51. A method for treating neurodegenerative diseases or cancer in a subject, comprising administering to a subject in need thereof a gene editing system for editing a polypyrimidine tract binding protein 1 (PTBP1) gene set forth in any one of claims 1-44 or the cell of claim 50.

52. The method of claim 51, wherein the subject is a human patient having the neurodegenerative disease, which optionally is Parkinson’s disease.

53. The method of claim 51, wherein the cancer is colorectal cancer, renal cell cancer, breast cancer, or glioma.

54. An RNA guide, comprising (i) a spacer sequence that is specific to a target sequence in a polypyrimidine tract binding protein 1 (PTBP1) gene, wherein the target sequence is adjacent to a protospacer adjacent motif (PAM) comprising the motif of 5’-TTN-3’, which is located 5’ to the target sequence; and (ii) a direct repeat sequence.

55. The RNA guide of claim 54, wherein the spacer sequence is 20-30-nucleotides in length, optionally 20-nucleotides in length.

56. The RNA guide of claim 54 or claim 55, wherein the direct repeat sequence is 23- 36-nucleotides in length, optionally 23 -nucleotides in length.

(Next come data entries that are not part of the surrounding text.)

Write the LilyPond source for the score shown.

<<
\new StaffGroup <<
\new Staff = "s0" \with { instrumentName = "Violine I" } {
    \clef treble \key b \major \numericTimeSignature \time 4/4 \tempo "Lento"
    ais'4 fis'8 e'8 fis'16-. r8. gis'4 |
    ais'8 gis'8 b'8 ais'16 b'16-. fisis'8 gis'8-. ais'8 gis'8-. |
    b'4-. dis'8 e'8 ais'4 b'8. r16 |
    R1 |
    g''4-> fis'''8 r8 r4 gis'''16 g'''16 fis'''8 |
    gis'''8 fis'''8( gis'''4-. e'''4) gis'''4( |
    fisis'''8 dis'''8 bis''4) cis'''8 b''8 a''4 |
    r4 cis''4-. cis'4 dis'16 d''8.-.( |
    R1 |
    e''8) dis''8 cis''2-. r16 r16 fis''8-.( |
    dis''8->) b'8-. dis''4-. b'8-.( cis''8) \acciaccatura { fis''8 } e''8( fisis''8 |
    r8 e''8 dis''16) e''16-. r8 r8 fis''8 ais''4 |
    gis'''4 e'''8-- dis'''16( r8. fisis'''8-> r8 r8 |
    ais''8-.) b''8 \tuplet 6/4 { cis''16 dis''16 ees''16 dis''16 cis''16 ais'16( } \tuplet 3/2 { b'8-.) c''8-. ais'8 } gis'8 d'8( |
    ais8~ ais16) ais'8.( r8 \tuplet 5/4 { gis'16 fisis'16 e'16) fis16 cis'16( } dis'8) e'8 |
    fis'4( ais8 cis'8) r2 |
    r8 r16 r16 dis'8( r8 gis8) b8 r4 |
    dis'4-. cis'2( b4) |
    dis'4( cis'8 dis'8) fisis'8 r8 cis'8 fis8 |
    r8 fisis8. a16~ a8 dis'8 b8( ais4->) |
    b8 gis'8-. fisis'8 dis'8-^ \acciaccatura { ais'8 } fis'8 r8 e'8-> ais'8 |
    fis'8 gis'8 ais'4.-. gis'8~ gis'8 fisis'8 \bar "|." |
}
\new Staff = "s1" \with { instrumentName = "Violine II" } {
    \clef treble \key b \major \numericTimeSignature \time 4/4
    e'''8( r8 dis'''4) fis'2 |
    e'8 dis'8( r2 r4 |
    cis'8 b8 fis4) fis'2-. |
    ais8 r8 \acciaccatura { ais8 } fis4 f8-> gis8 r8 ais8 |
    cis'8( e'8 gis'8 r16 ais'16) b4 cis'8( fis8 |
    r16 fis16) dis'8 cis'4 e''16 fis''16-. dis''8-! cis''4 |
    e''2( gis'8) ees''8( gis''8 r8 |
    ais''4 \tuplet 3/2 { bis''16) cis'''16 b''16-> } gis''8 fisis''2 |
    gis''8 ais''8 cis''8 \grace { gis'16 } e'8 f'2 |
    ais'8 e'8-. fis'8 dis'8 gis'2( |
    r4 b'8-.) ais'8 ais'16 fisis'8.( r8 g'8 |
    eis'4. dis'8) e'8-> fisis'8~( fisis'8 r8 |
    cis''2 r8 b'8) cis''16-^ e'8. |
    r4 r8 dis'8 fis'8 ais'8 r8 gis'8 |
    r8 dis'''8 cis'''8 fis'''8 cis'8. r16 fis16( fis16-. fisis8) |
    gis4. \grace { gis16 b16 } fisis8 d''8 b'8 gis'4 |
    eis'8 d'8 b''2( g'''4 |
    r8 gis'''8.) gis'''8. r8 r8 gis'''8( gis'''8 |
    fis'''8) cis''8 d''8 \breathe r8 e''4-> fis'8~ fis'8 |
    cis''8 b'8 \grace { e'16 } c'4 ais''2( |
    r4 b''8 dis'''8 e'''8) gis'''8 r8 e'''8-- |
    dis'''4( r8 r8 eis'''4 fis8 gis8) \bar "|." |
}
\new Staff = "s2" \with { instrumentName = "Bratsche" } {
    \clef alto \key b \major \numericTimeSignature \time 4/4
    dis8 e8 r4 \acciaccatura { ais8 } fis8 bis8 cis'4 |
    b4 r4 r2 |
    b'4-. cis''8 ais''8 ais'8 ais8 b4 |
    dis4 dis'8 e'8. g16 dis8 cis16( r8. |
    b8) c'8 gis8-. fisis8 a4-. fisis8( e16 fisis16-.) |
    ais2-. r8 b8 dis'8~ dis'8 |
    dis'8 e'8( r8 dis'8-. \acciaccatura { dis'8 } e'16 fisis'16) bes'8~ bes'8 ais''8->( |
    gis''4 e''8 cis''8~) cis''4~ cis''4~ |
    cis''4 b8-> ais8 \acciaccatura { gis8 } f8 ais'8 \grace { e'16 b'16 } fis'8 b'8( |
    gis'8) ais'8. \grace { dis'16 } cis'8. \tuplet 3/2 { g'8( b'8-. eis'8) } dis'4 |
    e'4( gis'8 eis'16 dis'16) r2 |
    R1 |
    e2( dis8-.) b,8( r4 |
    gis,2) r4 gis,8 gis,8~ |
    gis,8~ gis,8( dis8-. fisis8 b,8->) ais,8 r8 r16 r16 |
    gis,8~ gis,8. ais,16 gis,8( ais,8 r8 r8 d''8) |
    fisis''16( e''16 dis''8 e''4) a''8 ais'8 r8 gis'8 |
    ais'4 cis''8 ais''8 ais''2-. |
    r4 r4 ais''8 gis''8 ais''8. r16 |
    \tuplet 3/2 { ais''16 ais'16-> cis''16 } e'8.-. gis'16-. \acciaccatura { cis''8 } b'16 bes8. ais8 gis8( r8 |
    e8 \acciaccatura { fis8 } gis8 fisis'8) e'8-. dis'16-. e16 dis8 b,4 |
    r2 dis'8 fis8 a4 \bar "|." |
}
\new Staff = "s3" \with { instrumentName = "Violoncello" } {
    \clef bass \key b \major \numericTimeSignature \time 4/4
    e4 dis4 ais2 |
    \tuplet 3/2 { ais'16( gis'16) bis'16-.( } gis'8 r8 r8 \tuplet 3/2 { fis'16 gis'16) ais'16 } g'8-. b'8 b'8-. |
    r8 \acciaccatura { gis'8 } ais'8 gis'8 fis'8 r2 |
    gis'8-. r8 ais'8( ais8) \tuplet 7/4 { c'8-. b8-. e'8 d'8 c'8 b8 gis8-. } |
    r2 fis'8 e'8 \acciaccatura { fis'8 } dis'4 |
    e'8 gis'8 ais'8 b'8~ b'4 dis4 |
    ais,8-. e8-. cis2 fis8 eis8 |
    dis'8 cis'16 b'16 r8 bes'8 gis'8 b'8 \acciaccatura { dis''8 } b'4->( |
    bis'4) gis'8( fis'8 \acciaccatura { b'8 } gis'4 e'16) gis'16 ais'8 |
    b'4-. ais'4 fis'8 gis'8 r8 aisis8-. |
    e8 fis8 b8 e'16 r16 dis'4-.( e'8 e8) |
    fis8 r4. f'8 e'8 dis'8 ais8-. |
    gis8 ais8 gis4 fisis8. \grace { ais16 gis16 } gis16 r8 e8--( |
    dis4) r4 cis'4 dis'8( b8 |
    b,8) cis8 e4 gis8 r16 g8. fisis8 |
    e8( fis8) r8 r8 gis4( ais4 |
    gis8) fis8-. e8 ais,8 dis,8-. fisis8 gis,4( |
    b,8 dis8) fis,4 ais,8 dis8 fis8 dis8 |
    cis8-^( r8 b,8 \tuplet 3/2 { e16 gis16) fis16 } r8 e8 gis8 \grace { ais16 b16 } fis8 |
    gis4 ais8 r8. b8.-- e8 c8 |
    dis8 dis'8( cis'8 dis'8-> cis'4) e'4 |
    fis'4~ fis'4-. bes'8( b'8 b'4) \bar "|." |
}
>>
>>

57. The RNA guide of any one of claims 54-56, wherein the target sequence is within exon 1, exon 2, exon 3, exon 4, exon 5, exon 6, exon 7, exon 8, exon 9, exon 10, exon 11, exon 12, exon 13, exon 14, exon 15, or exon 16 of the PTBP1 gene.

58. The RNA guide of any one of claims 54-57, wherein the RNA guide comprises the sequence of SEQ ID NO: 486.

59. The RNA guide of any one of claims 54-57, wherein the RNA guide comprises the sequence of SEQ ID NO: 503.

60. The RNA guide of any one of claims 54-59, wherein the direct repeat sequence is at least 90% identical to any one of SEQ ID NOs: 1-10 or a fragment thereof that is at least 23- nucleotides in length.

61. The RNA guide of claim 60, wherein the direct repeat sequence is any one of SEQ ID NOs: 1-10, or a fragment thereof that is at least 23 -nucleotides in length.

62. The RNA guide of claim 61, wherein the direct repeat sequence is 5’- AGAAAUCCGUCUUUCAUUGACGG-3’ (SEQ ID NO: 10).